Hi,
I am working on a project that currently compiles an arm application for an arm cortex-a9 target. We use GCC 13 and ld setup with lto. Our optimzation level is O2 for release builds.
Our GCC flash footprint of a stripped application with (–strip-all) is 29402kb.
Our ld linktime is ~10min.
In general both the GCC and Clang builds run on windows 11.
See details of the Clang compiler build at the bottom of this post.
As an experiment to save link time we have tried to compile our application with Clang 18.1.3 and lld using -flto=thin -Wl,–thinlto-jobs=0 -Wl,–thinlto-cache-policy=cache_size_bytes=5g
Our Clang flash footprint of a stripped application (–strip-all) is 33670kb.
Our lld linktime is ~2min + we get incremental linking in the range of ~15s , great
But as it can be seen we also get a footprint that has increased from:
GCC 29402kb → Clang 33670kb = 4268kb
4268kb is quite a huge increase in footprint, and it could be a dealbreaker for us.
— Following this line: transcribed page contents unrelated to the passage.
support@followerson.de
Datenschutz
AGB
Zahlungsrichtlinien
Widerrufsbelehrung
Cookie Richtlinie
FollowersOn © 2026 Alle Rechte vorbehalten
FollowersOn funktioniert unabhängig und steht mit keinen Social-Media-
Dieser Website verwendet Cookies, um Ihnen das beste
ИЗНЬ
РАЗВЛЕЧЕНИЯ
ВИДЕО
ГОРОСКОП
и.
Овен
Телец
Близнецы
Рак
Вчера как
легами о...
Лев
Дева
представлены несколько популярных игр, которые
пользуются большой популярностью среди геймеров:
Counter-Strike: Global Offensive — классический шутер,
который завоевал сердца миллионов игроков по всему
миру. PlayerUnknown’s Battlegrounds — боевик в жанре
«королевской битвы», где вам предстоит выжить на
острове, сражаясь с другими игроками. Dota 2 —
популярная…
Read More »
The increase makes me wonder if we are missing something when we run thin lto?
Hence I have also done a compile using -fno-lto.
The Clang -fno-lto yields a footprint of 33802kb.
So from a footprint perspective Clang thin lto saves: 33802kb-33670kb = 132kb.
In comparison if I compile without lto using GCC and ld I get a footprint of 32494kb.
GCC footprint savings using lto: 32494kb-29402kb = 3092kb.
I did not expect Clang thin lto optimizations on code size to be so meager (132kb), I did expect something in the same order of magnitude as GCC (3092kb).
Since above shows that footprint of our application is 4268kb larger than our current GCC builds, I have also tried to do an Os build optimizing more for size.
Clang thinLTO -Os and GCC LTO -Os:
bin-size:
Clang: 32190 kb
GCC: 26690 kb
Idle thread :
Clang: 64.5 %
GCC: 70.4 %
Both footprint and runtime performance is worse for Clang when running Os, I have not been able to run Clang O2 builds yet due to run-time errors.
My question to the forum is what can I check to to figure out what goes wrong? It is quite hidden what optimizations thin lto actually applies is it possible to see what it actually does/ does not do, to close in on if something is wrong with our Clang builds? Any ideas on what I can check?
To detail what Clang compiler I am using:
My build is based on Clang 18.1.3 and newlib 4.3.0.
I am using GitHub - ARM-software/LLVM-embedded-toolchain-for-Arm: A project dedicated to building LLVM toolchain for 32-bit Arm embedded targets..
Runtimes are build in ubuntu for arm and thumb mode: armv7a_hard_neon_exn_rtti and armv7a_thumb_hard_neon_exn_rtti.
Bulk part of our application runs in thumb mode, only our board support package (bsp) runs in arm mode.
Our Clang compiler toolchain is build on windows 11.
I hope someone in here can help with some clues on what to check/ investigate to get to the bottom of what we are doing wrong, or of if Clang is simply is outperformed by GCC and ld for our setup. I can provide additional details on our builds on request.